Marisa - Ah, j'ai oublié, parce que je suis un peu distraite. Si vous me faisiez souffrir un peu moins, j'aurais peut-être un plus de mémoire. Voilà, cela te donnera peut-être de la joie, regarde.
La Madone - Mais je l'ai déjà vu?
Marisa - Alors donne nous ta bénédiction! Regarde, ceci est la coquille, symbole de l'Année Sainte. Es-tu heureuse?
La Madone - Je crois que celle qui la recevra sera heureuse.
Marisa - Pas aujourd'hui. Il y a deux lettres derrière la coquille. Est-ce que cela te plaît? Ecoute, peux tu dire à Don Claudio de m'en faire une aussi?
La Madone - Non, Marisella, cela coûte trop.
Marisa - Merci! Si tu le dis ainsi, cela ne me fait plus rien. C'est bon, cela ne fait rien, je suis heureuse ainsi.
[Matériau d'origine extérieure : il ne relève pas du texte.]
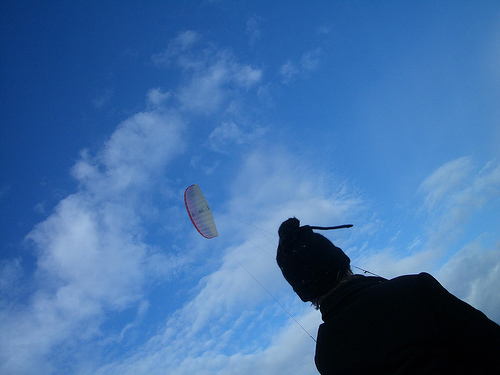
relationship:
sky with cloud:
[0, 5, 500, 374] [276, 47, 322, 88]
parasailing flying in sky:
[184, 184, 219, 240] [0, 5, 500, 374]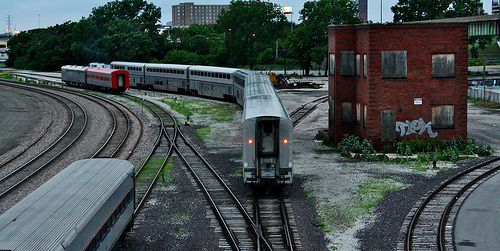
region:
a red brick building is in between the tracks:
[323, 15, 470, 155]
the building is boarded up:
[322, 21, 469, 149]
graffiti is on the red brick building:
[386, 106, 441, 141]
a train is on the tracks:
[107, 53, 297, 185]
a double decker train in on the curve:
[111, 52, 292, 192]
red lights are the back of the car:
[240, 113, 295, 198]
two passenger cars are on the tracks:
[56, 62, 128, 95]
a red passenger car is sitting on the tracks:
[85, 66, 129, 93]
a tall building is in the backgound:
[173, 2, 247, 47]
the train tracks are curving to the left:
[6, 52, 222, 247]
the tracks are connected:
[147, 102, 197, 157]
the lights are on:
[244, 133, 291, 153]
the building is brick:
[323, 12, 475, 158]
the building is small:
[315, 10, 483, 159]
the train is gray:
[135, 50, 325, 206]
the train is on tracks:
[153, 55, 349, 236]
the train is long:
[130, 60, 310, 182]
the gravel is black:
[378, 201, 400, 225]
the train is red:
[80, 62, 131, 94]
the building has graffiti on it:
[387, 116, 438, 141]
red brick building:
[318, 26, 483, 148]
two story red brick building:
[320, 17, 485, 165]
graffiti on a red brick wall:
[389, 115, 454, 135]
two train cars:
[57, 61, 132, 97]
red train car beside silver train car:
[58, 64, 133, 94]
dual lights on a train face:
[238, 114, 295, 194]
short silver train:
[109, 60, 301, 191]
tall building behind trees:
[166, 2, 249, 41]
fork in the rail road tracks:
[152, 118, 197, 157]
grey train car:
[0, 151, 144, 249]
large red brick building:
[319, 16, 476, 160]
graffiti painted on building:
[367, 90, 469, 150]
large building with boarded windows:
[317, 15, 476, 158]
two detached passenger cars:
[47, 52, 137, 99]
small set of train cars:
[98, 50, 303, 200]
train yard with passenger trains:
[3, 1, 495, 249]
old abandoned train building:
[313, 2, 498, 246]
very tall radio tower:
[1, 10, 24, 45]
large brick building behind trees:
[133, 1, 307, 45]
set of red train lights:
[236, 132, 298, 154]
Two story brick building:
[317, 27, 497, 162]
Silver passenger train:
[104, 51, 314, 200]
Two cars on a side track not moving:
[52, 56, 137, 99]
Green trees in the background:
[2, 3, 498, 85]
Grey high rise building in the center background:
[167, 1, 270, 45]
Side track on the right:
[358, 151, 498, 249]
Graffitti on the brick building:
[382, 111, 446, 147]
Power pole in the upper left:
[2, 6, 24, 44]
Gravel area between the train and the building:
[275, 87, 383, 249]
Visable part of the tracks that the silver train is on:
[230, 180, 315, 250]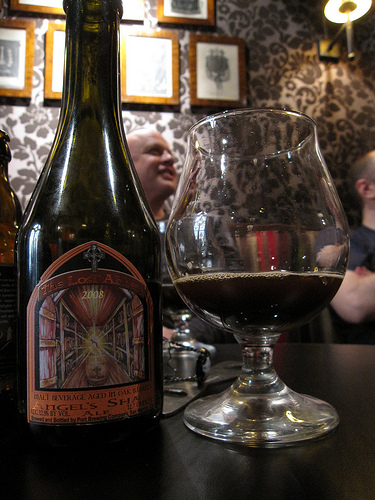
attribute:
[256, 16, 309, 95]
wallpaper — floral, patterned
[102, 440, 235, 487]
table — wooden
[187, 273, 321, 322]
wine — brown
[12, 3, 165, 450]
bottle — glass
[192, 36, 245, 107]
picture — framed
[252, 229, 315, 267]
chair — striped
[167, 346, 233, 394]
bottle opener — metal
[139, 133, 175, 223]
man — smiling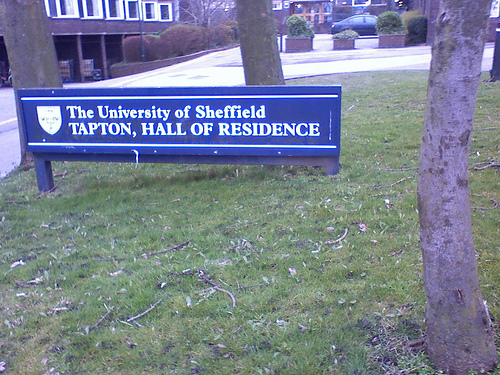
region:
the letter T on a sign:
[61, 100, 78, 121]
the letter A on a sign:
[76, 123, 88, 138]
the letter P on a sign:
[86, 120, 98, 135]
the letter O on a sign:
[107, 120, 119, 136]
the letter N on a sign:
[118, 120, 130, 134]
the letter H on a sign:
[140, 120, 154, 138]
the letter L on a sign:
[162, 120, 176, 135]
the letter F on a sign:
[201, 119, 214, 136]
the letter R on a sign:
[218, 121, 230, 138]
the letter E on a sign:
[229, 120, 241, 137]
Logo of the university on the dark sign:
[33, 102, 63, 137]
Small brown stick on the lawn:
[192, 265, 247, 310]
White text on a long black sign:
[57, 100, 322, 142]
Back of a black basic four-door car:
[327, 13, 383, 36]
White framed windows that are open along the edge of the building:
[45, 0, 177, 27]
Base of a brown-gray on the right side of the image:
[415, 0, 499, 374]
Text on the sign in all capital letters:
[62, 118, 328, 143]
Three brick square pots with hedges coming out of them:
[278, 16, 409, 59]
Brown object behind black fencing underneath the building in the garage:
[55, 54, 100, 86]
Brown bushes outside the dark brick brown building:
[117, 23, 237, 66]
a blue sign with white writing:
[15, 88, 341, 189]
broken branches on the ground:
[92, 262, 234, 327]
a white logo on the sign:
[35, 105, 61, 135]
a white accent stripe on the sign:
[27, 141, 336, 148]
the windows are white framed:
[43, 0, 172, 22]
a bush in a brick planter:
[331, 29, 355, 48]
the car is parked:
[330, 15, 381, 35]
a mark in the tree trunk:
[457, 127, 469, 147]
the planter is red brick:
[281, 36, 311, 53]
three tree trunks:
[2, 3, 495, 370]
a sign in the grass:
[20, 55, 362, 203]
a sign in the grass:
[24, 59, 349, 179]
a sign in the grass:
[33, 85, 301, 227]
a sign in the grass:
[30, 50, 341, 190]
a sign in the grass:
[21, 44, 330, 181]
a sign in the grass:
[19, 54, 311, 189]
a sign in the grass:
[25, 56, 270, 196]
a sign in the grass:
[39, 67, 321, 233]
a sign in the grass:
[29, 21, 384, 198]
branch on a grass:
[125, 287, 170, 325]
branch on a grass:
[148, 230, 191, 260]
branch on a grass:
[194, 264, 237, 318]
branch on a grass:
[314, 218, 350, 256]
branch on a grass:
[385, 170, 410, 195]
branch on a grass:
[470, 153, 496, 179]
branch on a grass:
[15, 260, 65, 302]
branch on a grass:
[82, 300, 116, 333]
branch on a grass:
[32, 193, 66, 246]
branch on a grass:
[55, 165, 87, 180]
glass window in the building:
[46, 0, 61, 16]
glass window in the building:
[110, 0, 121, 17]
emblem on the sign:
[25, 102, 67, 139]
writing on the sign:
[55, 100, 322, 150]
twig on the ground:
[106, 286, 177, 346]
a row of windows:
[40, 5, 180, 22]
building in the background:
[51, 3, 190, 71]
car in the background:
[319, 9, 381, 34]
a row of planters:
[275, 19, 415, 56]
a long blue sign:
[11, 83, 346, 175]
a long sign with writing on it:
[9, 78, 346, 170]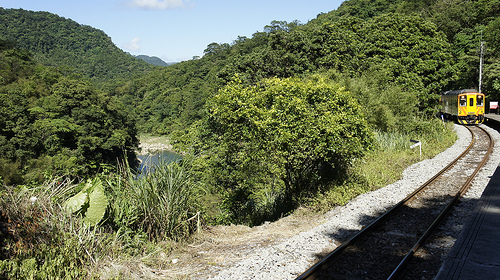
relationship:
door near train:
[467, 95, 476, 112] [439, 87, 487, 127]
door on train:
[467, 95, 476, 112] [428, 84, 496, 122]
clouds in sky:
[123, 0, 195, 65] [2, 2, 343, 62]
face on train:
[453, 85, 493, 125] [437, 87, 483, 124]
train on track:
[432, 88, 486, 127] [335, 120, 480, 277]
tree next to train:
[172, 76, 289, 220] [406, 65, 491, 153]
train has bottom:
[432, 88, 486, 127] [464, 118, 480, 128]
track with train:
[388, 163, 482, 275] [437, 84, 498, 139]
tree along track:
[172, 76, 289, 220] [460, 122, 495, 211]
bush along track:
[0, 159, 217, 278] [406, 146, 463, 240]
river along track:
[135, 145, 184, 185] [388, 163, 482, 275]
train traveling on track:
[432, 88, 488, 125] [388, 163, 482, 275]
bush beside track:
[0, 159, 217, 278] [388, 163, 482, 275]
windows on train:
[458, 94, 484, 107] [440, 90, 484, 122]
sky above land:
[2, 2, 343, 62] [1, 112, 499, 279]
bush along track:
[3, 68, 140, 185] [390, 128, 497, 278]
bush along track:
[0, 159, 217, 278] [390, 128, 497, 278]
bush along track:
[0, 159, 217, 278] [412, 108, 497, 273]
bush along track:
[0, 159, 217, 278] [388, 163, 482, 275]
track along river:
[388, 163, 482, 275] [135, 145, 184, 185]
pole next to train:
[476, 44, 483, 91] [438, 85, 491, 127]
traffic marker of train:
[401, 128, 428, 165] [435, 84, 495, 135]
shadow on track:
[297, 184, 499, 278] [388, 163, 482, 275]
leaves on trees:
[370, 24, 440, 87] [1, 1, 498, 192]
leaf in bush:
[208, 86, 318, 173] [0, 159, 217, 278]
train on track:
[432, 88, 486, 127] [388, 163, 482, 275]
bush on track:
[0, 159, 217, 278] [388, 163, 482, 275]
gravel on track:
[211, 122, 498, 278] [388, 163, 482, 275]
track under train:
[388, 163, 482, 275] [432, 88, 486, 127]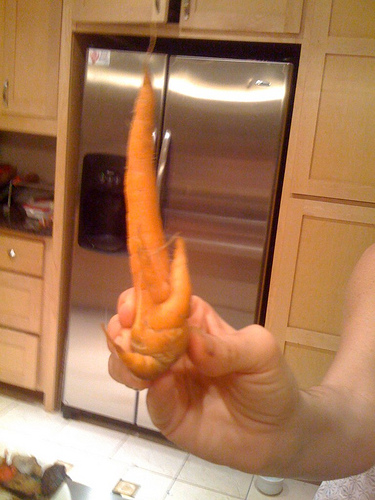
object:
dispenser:
[77, 151, 126, 256]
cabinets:
[0, 0, 64, 121]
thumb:
[186, 323, 281, 381]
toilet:
[51, 40, 296, 438]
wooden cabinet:
[328, 0, 374, 44]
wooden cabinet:
[309, 50, 375, 193]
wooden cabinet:
[287, 198, 375, 340]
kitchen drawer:
[0, 229, 45, 279]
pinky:
[101, 322, 169, 383]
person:
[103, 238, 375, 481]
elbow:
[316, 361, 375, 480]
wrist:
[267, 382, 335, 482]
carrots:
[101, 62, 193, 379]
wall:
[0, 0, 375, 487]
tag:
[86, 48, 111, 69]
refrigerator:
[56, 50, 298, 419]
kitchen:
[0, 0, 375, 499]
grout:
[0, 451, 78, 500]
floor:
[0, 387, 325, 499]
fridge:
[63, 34, 300, 466]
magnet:
[86, 46, 111, 66]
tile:
[0, 375, 320, 499]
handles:
[151, 128, 173, 208]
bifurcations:
[150, 232, 189, 322]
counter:
[0, 182, 57, 240]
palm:
[184, 357, 291, 469]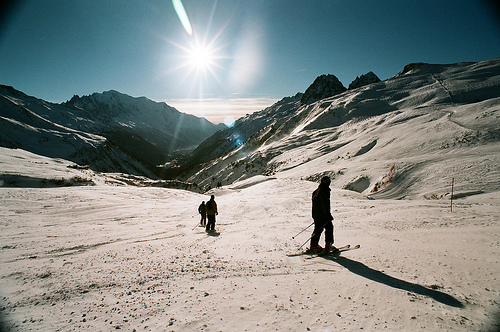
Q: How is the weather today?
A: It is clear.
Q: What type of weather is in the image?
A: It is clear.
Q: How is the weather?
A: It is clear.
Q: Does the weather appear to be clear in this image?
A: Yes, it is clear.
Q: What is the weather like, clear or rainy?
A: It is clear.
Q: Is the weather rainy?
A: No, it is clear.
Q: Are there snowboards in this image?
A: No, there are no snowboards.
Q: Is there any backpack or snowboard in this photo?
A: No, there are no snowboards or backpacks.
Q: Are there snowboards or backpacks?
A: No, there are no snowboards or backpacks.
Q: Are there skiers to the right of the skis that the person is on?
A: Yes, there is a skier to the right of the skis.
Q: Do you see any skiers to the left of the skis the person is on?
A: No, the skier is to the right of the skis.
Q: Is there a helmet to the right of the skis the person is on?
A: No, there is a skier to the right of the skis.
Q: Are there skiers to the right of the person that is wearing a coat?
A: Yes, there is a skier to the right of the person.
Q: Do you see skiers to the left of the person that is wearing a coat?
A: No, the skier is to the right of the person.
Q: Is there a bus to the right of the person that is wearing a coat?
A: No, there is a skier to the right of the person.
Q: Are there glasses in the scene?
A: No, there are no glasses.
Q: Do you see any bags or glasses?
A: No, there are no glasses or bags.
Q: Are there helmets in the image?
A: No, there are no helmets.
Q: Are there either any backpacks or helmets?
A: No, there are no helmets or backpacks.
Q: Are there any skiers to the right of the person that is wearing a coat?
A: Yes, there is a skier to the right of the person.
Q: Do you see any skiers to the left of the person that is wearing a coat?
A: No, the skier is to the right of the person.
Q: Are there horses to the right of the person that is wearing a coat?
A: No, there is a skier to the right of the person.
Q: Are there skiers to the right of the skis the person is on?
A: Yes, there is a skier to the right of the skis.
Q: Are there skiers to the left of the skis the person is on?
A: No, the skier is to the right of the skis.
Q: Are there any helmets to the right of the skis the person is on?
A: No, there is a skier to the right of the skis.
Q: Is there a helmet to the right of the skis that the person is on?
A: No, there is a skier to the right of the skis.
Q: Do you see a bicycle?
A: No, there are no bicycles.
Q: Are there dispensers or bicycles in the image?
A: No, there are no bicycles or dispensers.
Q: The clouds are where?
A: The clouds are in the sky.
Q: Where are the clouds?
A: The clouds are in the sky.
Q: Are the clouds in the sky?
A: Yes, the clouds are in the sky.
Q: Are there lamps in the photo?
A: No, there are no lamps.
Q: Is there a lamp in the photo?
A: No, there are no lamps.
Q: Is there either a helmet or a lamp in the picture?
A: No, there are no lamps or helmets.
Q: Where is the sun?
A: The sun is in the sky.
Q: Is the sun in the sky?
A: Yes, the sun is in the sky.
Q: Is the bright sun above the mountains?
A: Yes, the sun is above the mountains.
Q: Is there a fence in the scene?
A: No, there are no fences.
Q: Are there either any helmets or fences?
A: No, there are no fences or helmets.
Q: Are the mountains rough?
A: Yes, the mountains are rough.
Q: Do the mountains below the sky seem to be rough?
A: Yes, the mountains are rough.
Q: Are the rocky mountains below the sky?
A: Yes, the mountains are below the sky.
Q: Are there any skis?
A: Yes, there are skis.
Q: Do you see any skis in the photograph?
A: Yes, there are skis.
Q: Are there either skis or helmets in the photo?
A: Yes, there are skis.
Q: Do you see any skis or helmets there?
A: Yes, there are skis.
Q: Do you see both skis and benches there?
A: No, there are skis but no benches.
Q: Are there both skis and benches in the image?
A: No, there are skis but no benches.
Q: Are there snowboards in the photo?
A: No, there are no snowboards.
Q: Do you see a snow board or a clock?
A: No, there are no snowboards or clocks.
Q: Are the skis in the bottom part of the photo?
A: Yes, the skis are in the bottom of the image.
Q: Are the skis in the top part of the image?
A: No, the skis are in the bottom of the image.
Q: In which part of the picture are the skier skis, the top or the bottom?
A: The skis are in the bottom of the image.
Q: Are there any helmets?
A: No, there are no helmets.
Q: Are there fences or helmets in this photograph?
A: No, there are no helmets or fences.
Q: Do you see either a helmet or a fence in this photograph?
A: No, there are no helmets or fences.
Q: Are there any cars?
A: No, there are no cars.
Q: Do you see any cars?
A: No, there are no cars.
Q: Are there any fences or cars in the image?
A: No, there are no cars or fences.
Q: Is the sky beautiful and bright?
A: Yes, the sky is beautiful and bright.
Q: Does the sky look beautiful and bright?
A: Yes, the sky is beautiful and bright.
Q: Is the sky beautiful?
A: Yes, the sky is beautiful.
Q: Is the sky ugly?
A: No, the sky is beautiful.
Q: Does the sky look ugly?
A: No, the sky is beautiful.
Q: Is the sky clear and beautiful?
A: Yes, the sky is clear and beautiful.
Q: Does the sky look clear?
A: Yes, the sky is clear.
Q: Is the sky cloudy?
A: No, the sky is clear.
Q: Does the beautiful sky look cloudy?
A: No, the sky is clear.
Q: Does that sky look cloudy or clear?
A: The sky is clear.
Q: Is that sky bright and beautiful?
A: Yes, the sky is bright and beautiful.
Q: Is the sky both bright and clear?
A: Yes, the sky is bright and clear.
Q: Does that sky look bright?
A: Yes, the sky is bright.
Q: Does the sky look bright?
A: Yes, the sky is bright.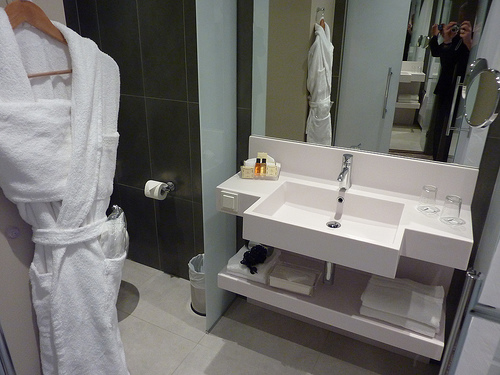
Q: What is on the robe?
A: White hanger.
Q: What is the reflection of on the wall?
A: Person talking a picture.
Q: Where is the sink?
A: Bathroom.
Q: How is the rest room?
A: Clean.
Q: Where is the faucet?
A: On sink.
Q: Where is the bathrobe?
A: On wall.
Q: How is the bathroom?
A: Fancy.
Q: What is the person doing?
A: Taking picture.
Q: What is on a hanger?
A: A bathrobe.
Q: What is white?
A: Sink.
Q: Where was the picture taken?
A: In a bathroom.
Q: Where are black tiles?
A: On the wall.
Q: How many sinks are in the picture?
A: One.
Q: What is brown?
A: A hanger.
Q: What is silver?
A: Faucet.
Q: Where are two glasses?
A: On the sink counter.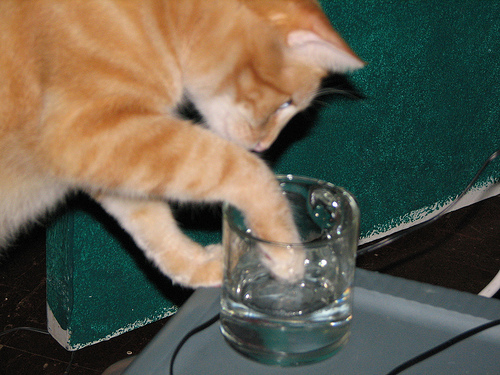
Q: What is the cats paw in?
A: A glass.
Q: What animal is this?
A: Cat.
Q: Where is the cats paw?
A: In the glass.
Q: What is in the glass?
A: Water.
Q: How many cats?
A: 1.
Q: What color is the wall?
A: Green.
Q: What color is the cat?
A: Orange and white.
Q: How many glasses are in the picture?
A: 1.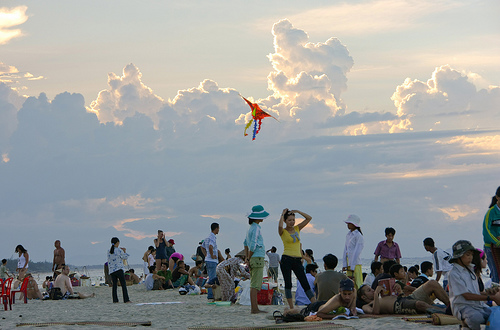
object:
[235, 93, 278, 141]
kite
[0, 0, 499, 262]
sky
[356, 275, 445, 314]
guy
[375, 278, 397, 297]
book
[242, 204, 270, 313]
girl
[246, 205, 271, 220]
hat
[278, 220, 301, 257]
teeshirt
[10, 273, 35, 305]
chairs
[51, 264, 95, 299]
man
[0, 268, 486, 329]
sand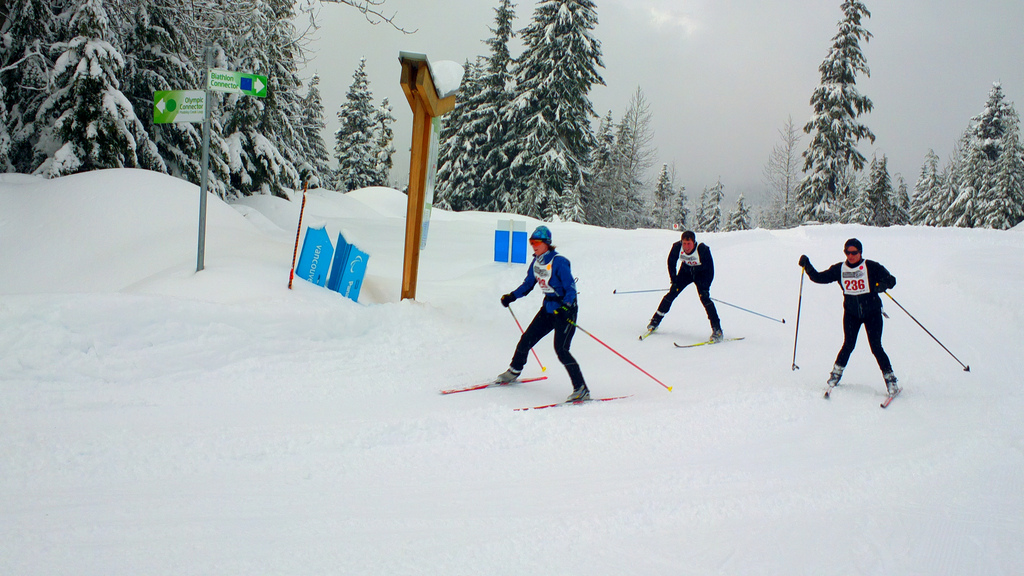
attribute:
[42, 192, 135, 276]
snow — white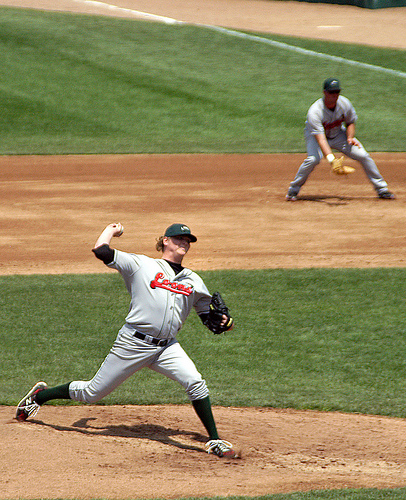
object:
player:
[283, 71, 395, 201]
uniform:
[38, 247, 234, 436]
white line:
[84, 1, 404, 80]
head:
[161, 222, 192, 258]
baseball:
[112, 224, 124, 237]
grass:
[0, 264, 406, 420]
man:
[13, 218, 240, 463]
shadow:
[25, 416, 213, 455]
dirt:
[1, 402, 404, 497]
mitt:
[328, 155, 354, 175]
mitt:
[205, 291, 234, 335]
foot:
[207, 439, 236, 462]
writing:
[150, 272, 193, 300]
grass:
[0, 4, 404, 154]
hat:
[164, 222, 198, 243]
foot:
[13, 380, 51, 424]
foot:
[284, 192, 298, 202]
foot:
[378, 189, 396, 200]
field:
[1, 0, 401, 497]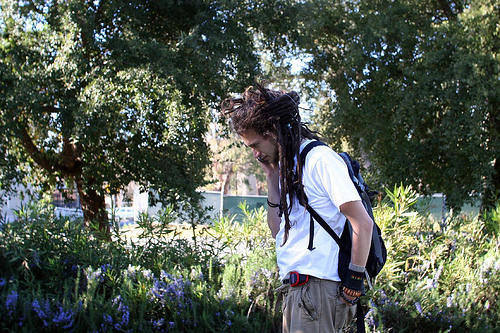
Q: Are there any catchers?
A: No, there are no catchers.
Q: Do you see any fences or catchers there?
A: No, there are no catchers or fences.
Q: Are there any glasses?
A: No, there are no glasses.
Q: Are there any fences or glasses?
A: No, there are no glasses or fences.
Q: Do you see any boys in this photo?
A: No, there are no boys.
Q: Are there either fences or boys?
A: No, there are no boys or fences.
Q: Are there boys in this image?
A: No, there are no boys.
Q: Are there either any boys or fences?
A: No, there are no boys or fences.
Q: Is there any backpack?
A: Yes, there is a backpack.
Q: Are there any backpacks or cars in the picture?
A: Yes, there is a backpack.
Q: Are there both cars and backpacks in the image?
A: No, there is a backpack but no cars.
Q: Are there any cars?
A: No, there are no cars.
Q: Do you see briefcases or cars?
A: No, there are no cars or briefcases.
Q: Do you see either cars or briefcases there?
A: No, there are no cars or briefcases.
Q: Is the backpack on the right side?
A: Yes, the backpack is on the right of the image.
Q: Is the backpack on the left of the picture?
A: No, the backpack is on the right of the image.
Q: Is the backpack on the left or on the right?
A: The backpack is on the right of the image.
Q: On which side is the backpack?
A: The backpack is on the right of the image.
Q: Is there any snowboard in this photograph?
A: No, there are no snowboards.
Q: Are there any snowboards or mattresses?
A: No, there are no snowboards or mattresses.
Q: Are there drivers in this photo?
A: No, there are no drivers.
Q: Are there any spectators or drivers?
A: No, there are no drivers or spectators.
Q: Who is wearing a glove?
A: The man is wearing a glove.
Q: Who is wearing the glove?
A: The man is wearing a glove.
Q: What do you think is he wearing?
A: The man is wearing a glove.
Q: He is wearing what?
A: The man is wearing a glove.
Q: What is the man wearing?
A: The man is wearing a glove.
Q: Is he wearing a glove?
A: Yes, the man is wearing a glove.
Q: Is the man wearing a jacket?
A: No, the man is wearing a glove.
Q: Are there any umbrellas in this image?
A: No, there are no umbrellas.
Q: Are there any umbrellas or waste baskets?
A: No, there are no umbrellas or waste baskets.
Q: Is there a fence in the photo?
A: No, there are no fences.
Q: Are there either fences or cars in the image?
A: No, there are no fences or cars.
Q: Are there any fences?
A: No, there are no fences.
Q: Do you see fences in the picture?
A: No, there are no fences.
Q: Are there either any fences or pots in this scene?
A: No, there are no fences or pots.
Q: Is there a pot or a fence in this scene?
A: No, there are no fences or pots.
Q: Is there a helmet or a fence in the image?
A: No, there are no fences or helmets.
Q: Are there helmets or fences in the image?
A: No, there are no fences or helmets.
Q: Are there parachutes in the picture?
A: No, there are no parachutes.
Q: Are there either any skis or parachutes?
A: No, there are no parachutes or skis.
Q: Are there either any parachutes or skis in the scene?
A: No, there are no parachutes or skis.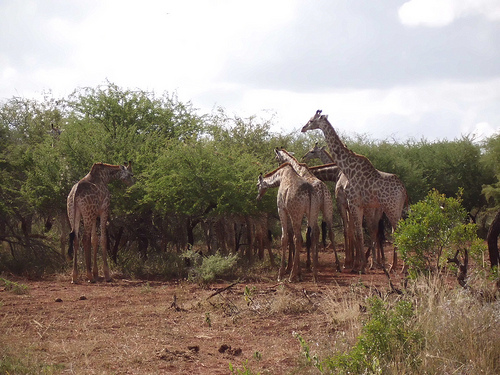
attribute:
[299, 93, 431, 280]
giraffe — brown, beige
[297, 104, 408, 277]
giraffe — standing, grouped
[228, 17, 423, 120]
clouds — white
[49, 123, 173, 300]
giraffe — feeding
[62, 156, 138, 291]
giraffe — standing alone, eating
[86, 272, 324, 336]
ground — dry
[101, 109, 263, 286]
trees — green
Donne ta bénédiction de Maman.
La Madone - Oui, ensemble avec le prêtre.
Marisa - C'est un peu dur, il a honte quand tu lui dis de bénir avec toi.
La Madone - Je pourrais lui demander de me bénir, comme je l'ai fait plusieurs fois.
Marisa - Demande-le lui quand vous êtes seuls, parce qu'il est gêné. Est-ce que le pendentif avec la coquille t'a plu? Je ne pense pas que je l'aurais oublié, je tenais tant à ce que tu le bénisse. C'est bon, adieu. Adieu. Elle est partie. Saint Joseph était auprès d'elle, mais ne parlait pas, il la regardait tout en extase.
Don Claudio - Bah parce que son épouse parlait.
Marisa - Sur la Terre aussi, lorsque l'épouse ou l'époux parle, le conjoint devrait être en extase.
Don Claudio - Personne n'est en extase lorsque l'un ou l'autre des conjoints parle.